Over this past year, the British government announced a scheme to simply help families facing foreclosure reduce payments because of lack of income. The scheme went into effect, helped hardly any families, and cost taxpayers an incredible number of pounds.
Homeowner Mortgage Support Scheme
The Homeowner Mortgage Support Scheme, or HMS, was announced over this past year with much fanfare from the government. HMS was supposed to simply help struggling borrowers stay PM Modi Yojana in their homes while the economy and unemployment rates were at the worst levels in years. The scheme allows homeowners to reduce their mortgage payments for 2 years due to lack of income. The scheme has only managed to simply help 15 families but has still cost 2.5 million pounds. With the typical home cost being $165,000, the us government would have saved money just by purchasing the homes outright for the families.
Where would be the Struggling Families?
HMS is just one government program meant to simply help struggling homeowners. Other programs have helped families get equity loans to reduce their mortgages or to offer their homes and remain in them as tenants. Although 1 in 1000 households is in danger of repossession, hardly any have needed the kind of help offered by HMS because other programmes are better suited to their needs. HMS is never as helpful as expected.

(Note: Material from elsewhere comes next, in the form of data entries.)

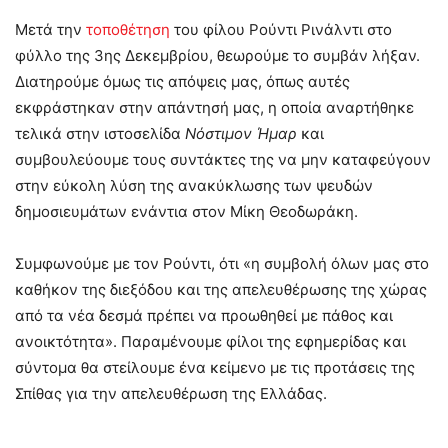
Μετά την
τοποθέτηση
του φίλου Ρούντι Ρινάλντι στο
φύλλο της 3ης Δεκεμβρίου, θεωρούμε το συμβάν λήξαν.
Διατηρούμε όμως τις απόψεις μας, όπως αυτές
εκφράστηκαν στην απάντησή μας, η οποία αναρτήθηκε
τελικά στην ιστοσελίδα
Νόστιμον
Ήμαρ
και
συμβουλεύουμε τους συντάκτες της να μην καταφεύγουν
στην εύκολη λύση της ανακύκλωσης των ψευδών
δημοσιευμάτων ενάντια στον Μίκη Θεοδωράκη.
Συμφωνούμε με τον Ρούντι, ότι «η συμβολή όλων μας στο
καθήκον της διεξόδου και της απελευθέρωσης της χώρας
από τα νέα δεσμά πρέπει να προωθηθεί με πάθος και
ανοικτότητα». Παραμένουμε φίλοι της εφημερίδας και
σύντομα θα στείλουμε ένα κείμενο με τις προτάσεις της
Σπίθας για την απελευθέρωση της Ελλάδας.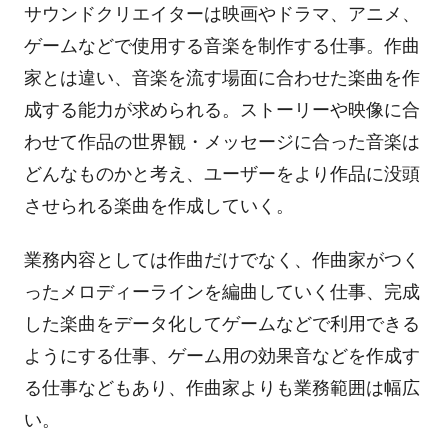
サウンドクリエイターは映画やドラマ、アニメ、
ゲームなどで使用する音楽を制作する仕事。作曲
家とは違い、音楽を流す場面に合わせた楽曲を作
成する能力が求められる。ストーリーや映像に合
わせて作品の世界観・メッセージに合った音楽は
どんなものかと考え、ユーザーをより作品に没頭
させられる楽曲を作成していく。
業務内容としては作曲だけでなく、作曲家がつく
ったメロディーラインを編曲していく仕事、完成
した楽曲をデータ化してゲームなどで利用できる
ようにする仕事、ゲーム用の効果音などを作成す
る仕事などもあり、作曲家よりも業務範囲は幅広
い。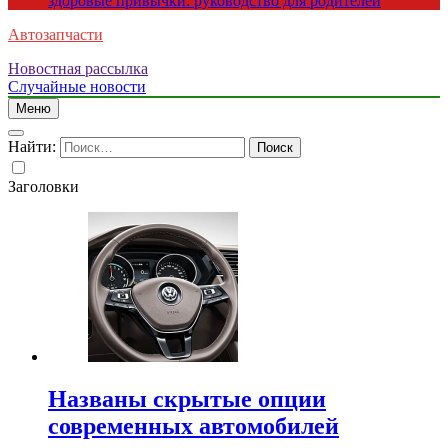
здоровые привычки: руководство для родителей
Автозапчасти
Новостная рассылка
Случайные новости
Меню
Найти:
Заголовки
Названы скрытые опции
современных автомобилей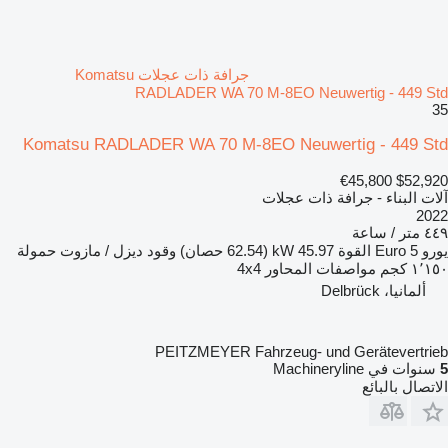
جرافة ذات عجلات Komatsu
RADLADER WA 70 M-8EO Neuwertig - 449 Std
35
Komatsu RADLADER WA 70 M-8EO Neuwertig - 449 Std
€45,800
$52,920
آلات البناء - جرافة ذات عجلات
2022
٤٤٩ متر / ساعة
يورو
Euro 5
القوة
45.97 kW (62.54 حصان)
وقود
ديزل / مازوت
حمولة
١٬١٥٠ كجم
مواصفات المحاور
4x4
ألمانيا، Delbrück
PEITZMEYER Fahrzeug- und Gerätevertrieb
5
سنوات في Machineryline
الاتصال بالبائع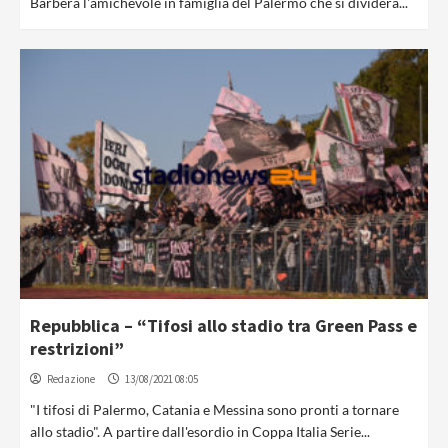
Barbera l'amichevole in famiglia del Palermo che si dividerà...
Repubblica – “Tifosi allo stadio tra Green Pass e
restrizioni”
Redazione
13/08/2021 08:05
"I tifosi di Palermo, Catania e Messina sono pronti a tornare
allo stadio". A partire dall'esordio in Coppa Italia Serie...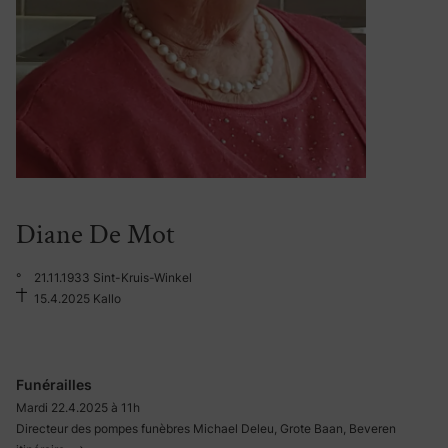
Diane De Mot
°
21.11.1933 Sint-Kruis-Winkel
15.4.2025 Kallo
Funérailles
Mardi 22.4.2025 à 11h
Directeur des pompes funèbres Michael Deleu, Grote Baan, Beveren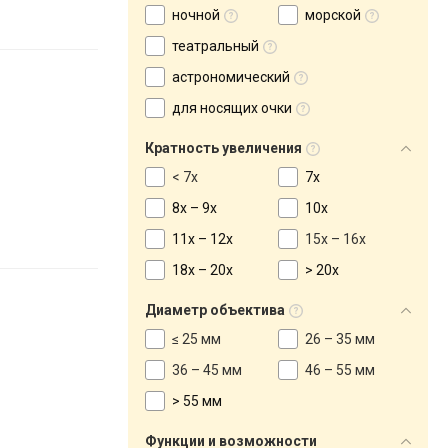
ночной
морской
театральный
астрономический
для носящих очки
Кратность увеличения
< 7x
7x
8x – 9x
10x
11x – 12x
15x – 16x
18x – 20x
> 20x
Диаметр объектива
≤ 25 мм
26 – 35 мм
36 – 45 мм
46 – 55 мм
> 55 мм
Функции и возможности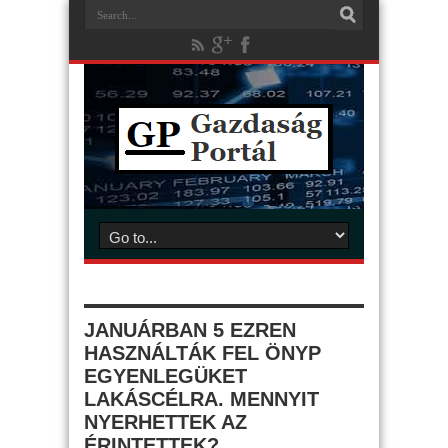
JANUÁRBAN 5 EZREN
HASZNÁLTÁK FEL ÖNYP
EGYENLEGÜKET
LAKÁSCÉLRA. MENNYIT
NYERHETTEK AZ
ÉRINTETTEK?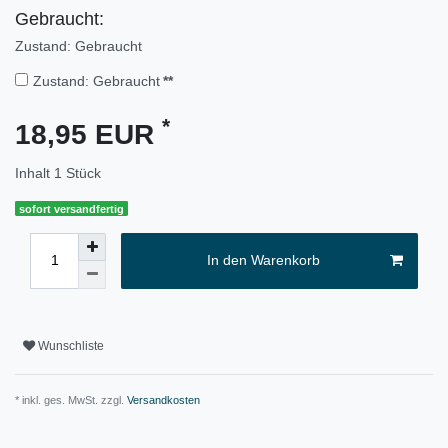
Gebraucht:
Zustand: Gebraucht
Zustand: Gebraucht
**
*
18,95 EUR
Inhalt
1
Stück
sofort versandfertig
In den Warenkorb
Wunschliste
* inkl. ges. MwSt. zzgl.
Versandkosten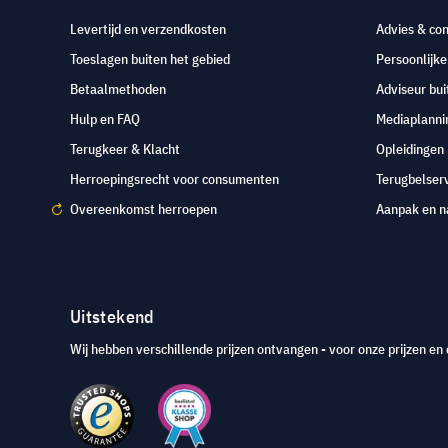
Levertijd en verzendkosten
Advies & con
Toeslagen buiten het gebied
Persoonlijk
Betaalmethoden
Adviseur bui
Hulp en FAQ
Mediaplanni
Terugkeer & Klacht
Opleidingen
Herroepingsrecht voor consumenten
Terugbelser
Overeenkomst herroepen
Aanpak en n
Uitstekend
Wij hebben verschillende prijzen ontvangen - voor onze prijzen en 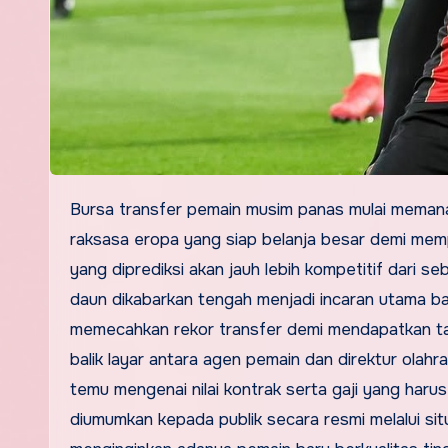
Bursa transfer pemain musim panas mulai memanas lagi dengan rumor perpindahan bintang besar menuju klub-klub
raksasa eropa yang siap belanja besar demi me
yang diprediksi akan jauh lebih kompetitif dari
daun dikabarkan tengah menjadi incaran utama bag
memecahkan rekor transfer demi mendapatkan tan
balik layar antara agen pemain dan direktur olahr
temu mengenai nilai kontrak serta gaji yang har
diumumkan kepada publik secara resmi melalui si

Where Did All of the Money Go?
Even though the government has spent 2.5 million pounds to simply help only 15 families, they still defend the program. A lot of the amount of money spent was said to have visited one-time set-up costs and won’t have to be spent again this year. Money was also used on broader policies and development. Currently, there are still 1000s of homeowners in danger of repossession that can take advantage of HMS and the us government believes that the safety net will undoubtedly be needed by more families next year.
Is the Scheme Working?
Even though a number of the money spent on HMS was one-time costs of development and policy work, this program may not necessarily be effective. At the current per-family rate, HMS has spent more money helping 15 families reduce mortgage payments for only 2 years then the 15 homes cost. Probably the development of the master plan was faulted from the beginning, with initial costs being too high. Continuing this program seems like it will happen and the us government says more families will utilize the safety net in 2010. It is left to be viewed if the per family cost will undoubtedly be reduced to a reasonable level that really makes sense. It can be a wonder when other programmes are employed more frequently, why this programme is continuing as there are no doubt ongoing costs connected with the scheme.